Now don’t let it be said that I can’t laugh at myself. In it I look a cross between the Michelin Man and one of Santa’s Little Helpers. If you look closely you can see my Nan crouched down behind me – obviously they thought I was going to fall off the steps. My dad could remember the photo being taken, he said that they tried everything to get me to actually look into the camera and I wouldn’t.

There’s a photo of me with wild curly blonde hair – my mother obviously being of the generation that believed it was cute. Another one taken with me holding a doll and yet another with me holding a handbag with our pet spaniel in the back ground. That brought a lump to my throat – he was my first dog and I clearly remember him being very tall; to my mind the same size as a labardor. Which is obviously to do with the fact I was only three at the time and a not very tall three year old at that. His name was Paddy Paws and he was black and white.

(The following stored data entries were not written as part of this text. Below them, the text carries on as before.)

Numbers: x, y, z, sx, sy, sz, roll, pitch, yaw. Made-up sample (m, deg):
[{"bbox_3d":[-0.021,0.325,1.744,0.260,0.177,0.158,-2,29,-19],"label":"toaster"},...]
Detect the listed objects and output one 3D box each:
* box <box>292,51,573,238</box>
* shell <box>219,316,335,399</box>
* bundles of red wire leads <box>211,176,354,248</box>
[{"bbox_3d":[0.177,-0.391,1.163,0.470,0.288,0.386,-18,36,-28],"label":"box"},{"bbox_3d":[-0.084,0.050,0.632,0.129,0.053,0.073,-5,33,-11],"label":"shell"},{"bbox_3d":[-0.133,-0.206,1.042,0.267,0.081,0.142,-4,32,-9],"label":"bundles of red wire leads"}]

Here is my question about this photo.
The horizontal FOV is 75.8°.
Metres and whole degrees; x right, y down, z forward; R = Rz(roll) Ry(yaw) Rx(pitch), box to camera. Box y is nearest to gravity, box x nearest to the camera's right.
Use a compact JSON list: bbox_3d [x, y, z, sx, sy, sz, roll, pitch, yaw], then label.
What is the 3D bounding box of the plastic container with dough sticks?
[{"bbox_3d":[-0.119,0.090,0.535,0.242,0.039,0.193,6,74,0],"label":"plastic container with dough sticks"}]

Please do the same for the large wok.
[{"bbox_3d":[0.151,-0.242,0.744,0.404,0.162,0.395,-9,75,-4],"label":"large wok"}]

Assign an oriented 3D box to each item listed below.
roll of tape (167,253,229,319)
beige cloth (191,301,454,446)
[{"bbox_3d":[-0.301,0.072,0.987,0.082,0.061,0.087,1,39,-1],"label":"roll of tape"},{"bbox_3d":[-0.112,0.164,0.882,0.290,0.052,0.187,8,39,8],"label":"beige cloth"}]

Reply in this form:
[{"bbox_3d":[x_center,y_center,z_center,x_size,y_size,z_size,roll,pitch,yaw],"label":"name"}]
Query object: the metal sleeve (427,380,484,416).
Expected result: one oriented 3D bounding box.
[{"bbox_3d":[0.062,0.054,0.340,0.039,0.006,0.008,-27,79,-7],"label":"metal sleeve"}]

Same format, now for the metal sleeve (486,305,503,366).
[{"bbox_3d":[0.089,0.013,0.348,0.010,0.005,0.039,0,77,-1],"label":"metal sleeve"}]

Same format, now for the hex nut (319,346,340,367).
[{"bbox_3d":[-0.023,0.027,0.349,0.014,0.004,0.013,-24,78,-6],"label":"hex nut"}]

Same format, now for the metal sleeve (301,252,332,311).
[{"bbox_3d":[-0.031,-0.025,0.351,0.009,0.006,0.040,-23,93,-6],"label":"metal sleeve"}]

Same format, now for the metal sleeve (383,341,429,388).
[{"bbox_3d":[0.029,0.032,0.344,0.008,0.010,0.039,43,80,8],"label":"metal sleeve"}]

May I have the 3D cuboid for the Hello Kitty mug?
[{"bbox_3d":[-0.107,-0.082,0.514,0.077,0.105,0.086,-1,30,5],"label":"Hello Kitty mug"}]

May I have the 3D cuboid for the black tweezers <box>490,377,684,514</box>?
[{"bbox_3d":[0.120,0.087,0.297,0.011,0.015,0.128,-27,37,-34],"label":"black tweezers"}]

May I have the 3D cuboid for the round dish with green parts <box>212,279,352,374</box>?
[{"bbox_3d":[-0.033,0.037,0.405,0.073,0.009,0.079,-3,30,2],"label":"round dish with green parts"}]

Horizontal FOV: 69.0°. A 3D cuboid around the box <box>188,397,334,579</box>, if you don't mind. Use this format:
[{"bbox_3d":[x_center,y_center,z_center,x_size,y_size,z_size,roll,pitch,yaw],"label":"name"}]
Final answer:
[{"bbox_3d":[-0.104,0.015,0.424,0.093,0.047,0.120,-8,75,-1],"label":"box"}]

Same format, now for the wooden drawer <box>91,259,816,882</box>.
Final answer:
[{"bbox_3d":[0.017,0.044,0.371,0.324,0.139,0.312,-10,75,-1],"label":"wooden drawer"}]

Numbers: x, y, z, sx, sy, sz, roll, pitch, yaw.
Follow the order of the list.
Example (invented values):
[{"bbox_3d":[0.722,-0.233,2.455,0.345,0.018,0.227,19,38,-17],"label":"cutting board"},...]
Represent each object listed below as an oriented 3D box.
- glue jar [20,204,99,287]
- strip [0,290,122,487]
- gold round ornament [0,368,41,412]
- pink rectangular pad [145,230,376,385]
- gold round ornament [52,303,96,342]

I can still remember my mum sitting with me on the sofa, trying very hard not to cry, telling me that he wasn’t very well. His kidneys were failing and he needed to go to the vets to be put to sleep. She told me that he was in pain and because we loved him, we had to let him go - I can't say I was very happy about her attitude at the time. I loved him way too much to let him go anywhere. They’d waited ten year for a child before I came along and Paddy had been her substitute baby; she worried that he’d be jealous when I was born. Where as in fact he became my constant companion as I grew up, he was never far away from me.

I can clearly recall sitting behind the sofa hugging him, knowing that when he went through the door I’d never see him again. I cut a curl from his coat with a pair of scissors and hid it in a box upstairs, just so I’d always have something to remember him by - see, I was even a sentimental, silly cow back then . No, I’ve not a clue what happened to that curl, time being the greatest of healers and eventually months later another dog came into my life. A mogul that we called Cindy.

She belonged to a couple with a baby that lived in a high-rise flat – I don’t think I’ll ever forget the first time she was let out in our back garden. She jumped a foot up in the air when her feet touched the grass; I think she’d only been on concrete up until then. She used to have what we called a ‘mad fit’. Every so often the pure joy of life and the freedom she now had used to go to her head and she run up and down the garden at full pelt barking and jumping in the air.

And that’s where we’ll leave her story for now; unfortunately she was killed by a car six years later. It had been a windy night and the gate at the top of the garden had blown open. She’d got into a neighbours garden and then onto the road. I certainly don’t feel like recalling that story at the moment; I'm trying to remain positive - anyway I'm out of tissues and it would only make me cry :-)

2 comments:

Anonymous said...

A friend of mine told me she never wants a pet again. In the whole life we remember always the loses. Sure also the happy days but she thinks she'll never want to bring a pet to the doctor to let it put down. She has a point with it.

sommer

Sue said...

After the ducks died I swore I’d never have any more pets but now I’m glad I did. Watching the new ducks interact with each other and the dogs, gives me many a laugh. Time really is a great healer – for all forms grief. Eventually the good memories are the ones that come to mind – humans do have a way of forgetting the bad ones. A built in survival mechanism, I suppose. It would be so very sad to deprive yourself of the unconditional love a pet gives for fear of being hurt when you have to say goodbye – we all need to make new memories to replace old sad ones. As the saying goes, it’s better to have loved and lost, than never loved at all. But passing the occasional tear isn’t a bad thing either – if only so we understand what it feels like when someone else loses someone they love.

At least with pets, when they are ill and in pain, you can do something to put a stop to it; they don’t have to continue to suffer. That is a very small price to pay for the love they give so freely. Personally, I think it’s sadder that there are people that just don’t understand the grief you feel when you lose a pet – that they have never experienced that bond with an animal.